Les funérailles nationales d’Ali Khamenei reportées en Iran
Les autorités iraniennes ont annoncé le report des funérailles nationales prévues pour le guide suprême Ali Khamenei, décédé à l’âge de 86 ans. La cérémonie d’hommage, initialement programmée mercredi soir à Téhéran, devait rassembler des foules considérables dans un contexte de fortes tensions sécuritaires.
La télévision d’État a indiqué que la décision avait été prise en prévision d’une affluence « sans précédent », précisant qu’une nouvelle date serait communiquée ultérieurement. Depuis plusieurs jours, la capitale iranienne est visée par des frappes attribuées à Israël et aux États-Unis, ciblant des installations militaires et des infrastructures gouvernementales.
Une affluence massive attendue
Selon les responsables chargés de l’organisation, des millions de personnes étaient attendues pour rendre hommage à la figure centrale de la République islamique. Mohsen Mahmoudi, responsable du Conseil islamique de coordination du développement de Téhéran, a expliqué que le report était motivé par la nécessité d’assurer des conditions logistiques et sécuritaires adaptées à un rassemblement d’une telle ampleur.
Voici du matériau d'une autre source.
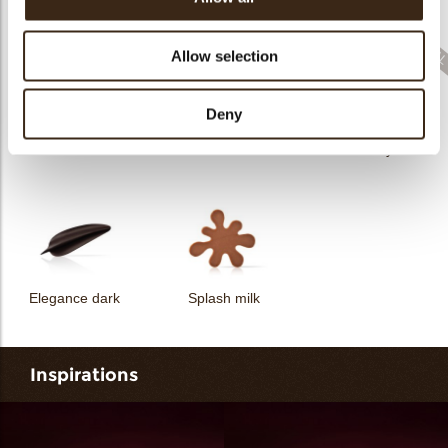
Filter dark
Filter square dark
Elegance milk
Allow selection
Deny
Feather artisanal
Filter dark/white
Bunny
Elegance dark
Splash milk
Inspirations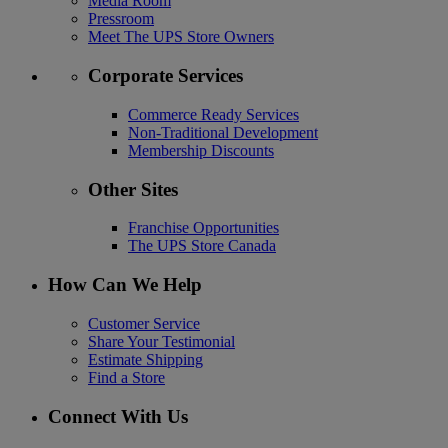
Media Room
Pressroom
Meet The UPS Store Owners
Corporate Services
Commerce Ready Services
Non-Traditional Development
Membership Discounts
Other Sites
Franchise Opportunities
The UPS Store Canada
How Can We Help
Customer Service
Share Your Testimonial
Estimate Shipping
Find a Store
Connect With Us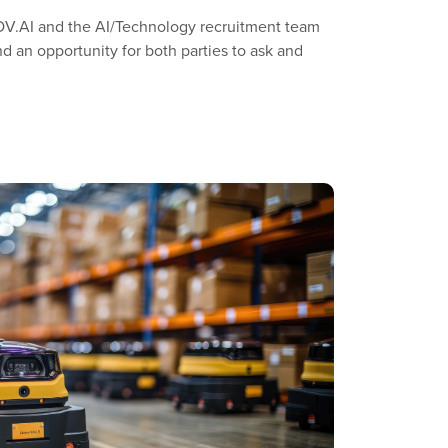
MOV.AI and the AI/Technology recruitment team
d an opportunity for both parties to ask and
Les autorités n’ont toutefois pas établi de lien direct entre la situation sécuritaire actuelle et le report de la cérémonie. La dépouille d’Ali Khamenei doit être inhumée à Machhad, ville sainte du nord-est du pays dont il était originaire et qui abrite le sanctuaire de l’imam Reza, haut lieu du chiisme.
Une succession sous haute surveillance
La disparition d’Ali Khamenei ouvre une phase décisive pour le système politique iranien. Ces derniers mois, plusieurs noms ont circulé parmi les cercles politiques et religieux pour assurer la continuité du pouvoir.
Parmi les personnalités évoquées figurent le chef du pouvoir judiciaire, Gholam-Hossein Mohseni-Ejei, ainsi qu’Ali Asghar Hejazi, ancien chef de cabinet dont la mort aurait été annoncée lors des frappes récentes. Le nom de Hassan Khomeini, petit-fils de Rohallah Khomeini et figure religieuse perçue comme plus modérée, est également cité parmi les profils potentiels.
Le fils du guide suprême, Mojtaba Khamenei, longtemps pressenti comme possible successeur, aurait été écarté afin d’éviter toute perception de transmission héréditaire du pouvoir.
Un moment charnière pour la République islamique
Au-delà du report des funérailles, la disparition d’Ali Khamenei marque un tournant majeur pour l’Iran. Dans un contexte de tensions régionales accrues et de pressions internationales, la question de la continuité du leadership et de la stabilité institutionnelle s’impose désormais comme un enjeu central pour l’avenir du pays.